Ceux à qui ont appartenus ces crânes ont eu une mort tragique, mais un d’entre-eux à servi en pharmacologie pour soigner, croyait-on, certaines maladies du cerveau
Nuage

 

Le mystère du crâne percé d’Otrante résolu

 

crâne percé Otrante

Crédits : Gino Fornaciari/Université de Pise

Par Julie Aram

Un crâne percé de 16 trous réguliers, vieux de plus de 500 ans, suscite depuis longtemps la curiosité des historiens. Des chercheurs italiens viennent de résoudre l’origine de ces mystérieux trous.

Un crâne datant du 15e siècle, appartenant à l’un des martyrs d’Otrante, suscite depuis longtemps la curiosité des historiens, en raison des 16 trous réguliers qui y ont été percés. Un mystère que des chercheurs de l’Université de Pise viennent de résoudre : ces trous ont été percés après la mort, afin d’en prélever de la poudre, à des fins d’utilisation médicinales.

Mais pour comprendre le contexte de ces travaux, il nous faut faire un peu d’histoire. Le 28 juillet 1480, une armée turque de 18 000 soldats, menée par Gedik Ahmed Pacha, se présente sous les murs de la petite ville italienne d’Otrante, forte de 6 000 habitants. Quelques jours plus tard, les soldats turcs prennent la ville, tuent une grande partie de ses hommes, et réduisent femmes et enfants en esclavage. Quelques centaines de survivants se réfugient dans la cathédrale, et commencent à prier. Assiégés par les soldats turcs, il leur est demandé de renier leur fois chrétienne. Devant leur refus, 813 d’entre eux sont décapités un à un, sur le col de la Minerva.

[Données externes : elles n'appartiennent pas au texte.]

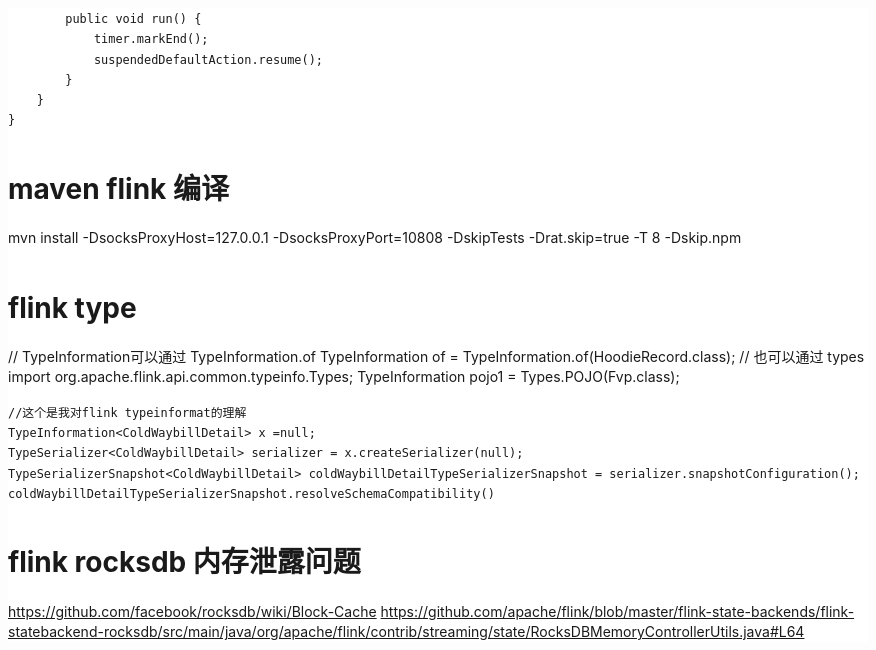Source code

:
 ```
        public void run() {
            timer.markEnd();
            suspendedDefaultAction.resume();
        }
    }
}

```

# maven flink 编译
mvn  install -DsocksProxyHost=127.0.0.1 -DsocksProxyPort=10808  -DskipTests -Drat.skip=true -T 8 -Dskip.npm


# flink type 
// TypeInformation可以通过  TypeInformation.of
TypeInformation<HoodieRecord> of = TypeInformation.of(HoodieRecord.class);
// 也可以通过 types
import org.apache.flink.api.common.typeinfo.Types;
TypeInformation<Fvp> pojo1 = Types.POJO(Fvp.class);
```
//这个是我对flink typeinformat的理解
TypeInformation<ColdWaybillDetail> x =null;
TypeSerializer<ColdWaybillDetail> serializer = x.createSerializer(null);
TypeSerializerSnapshot<ColdWaybillDetail> coldWaybillDetailTypeSerializerSnapshot = serializer.snapshotConfiguration();
coldWaybillDetailTypeSerializerSnapshot.resolveSchemaCompatibility()
```

# flink rocksdb 内存泄露问题

https://github.com/facebook/rocksdb/wiki/Block-Cache
https://github.com/apache/flink/blob/master/flink-state-backends/flink-statebackend-rocksdb/src/main/java/org/apache/flink/contrib/streaming/state/RocksDBMemoryControllerUtils.java#L64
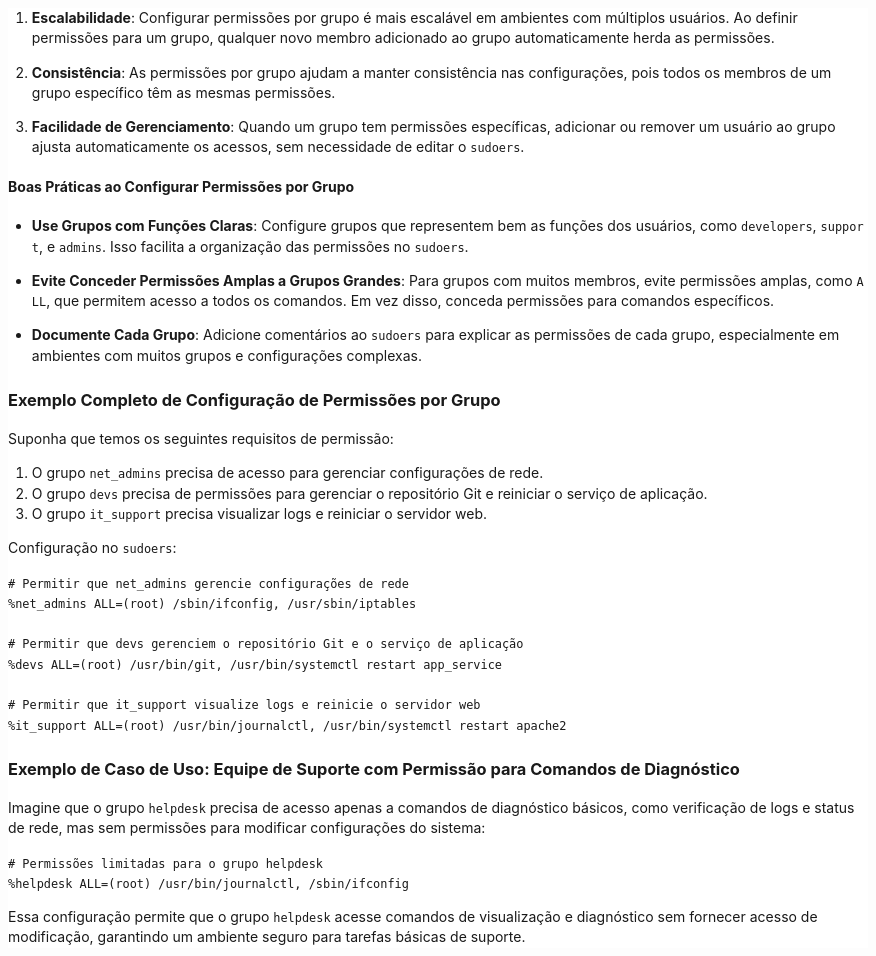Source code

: 1. **Escalabilidade**: Configurar permissões por grupo é mais escalável em ambientes com múltiplos usuários. Ao definir permissões para um grupo, qualquer novo membro adicionado ao grupo automaticamente herda as permissões.
  
2. **Consistência**: As permissões por grupo ajudam a manter consistência nas configurações, pois todos os membros de um grupo específico têm as mesmas permissões.

3. **Facilidade de Gerenciamento**: Quando um grupo tem permissões específicas, adicionar ou remover um usuário ao grupo ajusta automaticamente os acessos, sem necessidade de editar o `sudoers`.

#### Boas Práticas ao Configurar Permissões por Grupo

- **Use Grupos com Funções Claras**: Configure grupos que representem bem as funções dos usuários, como `developers`, `support`, e `admins`. Isso facilita a organização das permissões no `sudoers`.
  
- **Evite Conceder Permissões Amplas a Grupos Grandes**: Para grupos com muitos membros, evite permissões amplas, como `ALL`, que permitem acesso a todos os comandos. Em vez disso, conceda permissões para comandos específicos.

- **Documente Cada Grupo**: Adicione comentários ao `sudoers` para explicar as permissões de cada grupo, especialmente em ambientes com muitos grupos e configurações complexas.

### Exemplo Completo de Configuração de Permissões por Grupo

Suponha que temos os seguintes requisitos de permissão:

1. O grupo `net_admins` precisa de acesso para gerenciar configurações de rede.
2. O grupo `devs` precisa de permissões para gerenciar o repositório Git e reiniciar o serviço de aplicação.
3. O grupo `it_support` precisa visualizar logs e reiniciar o servidor web.

Configuração no `sudoers`:

```plaintext
# Permitir que net_admins gerencie configurações de rede
%net_admins ALL=(root) /sbin/ifconfig, /usr/sbin/iptables

# Permitir que devs gerenciem o repositório Git e o serviço de aplicação
%devs ALL=(root) /usr/bin/git, /usr/bin/systemctl restart app_service

# Permitir que it_support visualize logs e reinicie o servidor web
%it_support ALL=(root) /usr/bin/journalctl, /usr/bin/systemctl restart apache2
```

### Exemplo de Caso de Uso: Equipe de Suporte com Permissão para Comandos de Diagnóstico

Imagine que o grupo `helpdesk` precisa de acesso apenas a comandos de diagnóstico básicos, como verificação de logs e status de rede, mas sem permissões para modificar configurações do sistema:

```plaintext
# Permissões limitadas para o grupo helpdesk
%helpdesk ALL=(root) /usr/bin/journalctl, /sbin/ifconfig
```

Essa configuração permite que o grupo `helpdesk` acesse comandos de visualização e diagnóstico sem fornecer acesso de modificação, garantindo um ambiente seguro para tarefas básicas de suporte.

Un an plus tard, la ville est reprise par les forces de la couronne d’Aragon. Les corps des suppliciés sont retrouvés, et transférés dans la cathédrale d’Otrante.

Ces 813 martyrs d’Otrante sont aujourd’hui les saints patrons de la ville d’Otrante, et ont été canonisés le 12 mai 2013 par le pape François. Leurs crânes sont exposés dans la cathédrale d’Otrante, comme le montre la photo ci-dessous :

Crédits : Laurent Massoptier

Parmi ces crânes, l’un d’entre eux présente toutefois des caractéristiques surprenante : il est percé de 16 trous, parfaitement réguliers. Des trous dont l’origine n’avait jusqu’ici jamais été établie de façon certaine.

Or, des travaux menés par l’historien de la médecine Gino Fornaciari et ses collègues de l’Université de Pise (Italie) ont permis de révéler la raison de ces trous : ils auraient été percés bien après la mort de l’individu, afin d’en prélever une poudre destinée à des fins médicinales.

Comment ces chercheurs sont-ils parvenus à ce résultat ? Ils ont analysé les caractéristiques précises de ces trous, et ont pu établir qu’ils avaient été produits par un outil bien particulier : un trépan, spécialement conçu pour transformer l’os en poudre. Ce trépan était muni d’une lame en forme de demi-lune, une forme incapable de produire des disques d’os solides, mais uniquement de la poudre.

Quel était l’usage de cette poudre ? Elle servi d’ingrédient dans la confection de préparations pharmacologiques. Ainsi, le chimiste français Nicolas Lémery (1645-1715) indique dans son traité « La pharmacopée universelle » que la poudre issu d’un crâne humain était efficace dans le traitement de la paralysie, de l’épilepsie, et d’autres pathologies du cerveau.

Ces travaux ont été publiés dans le Journal of Ethnopharmacology, sous le titre« Pulverized human skull in pharmacological preparations:Possible evidence from the martyrs of Otranto (southern Italy, 1480) ».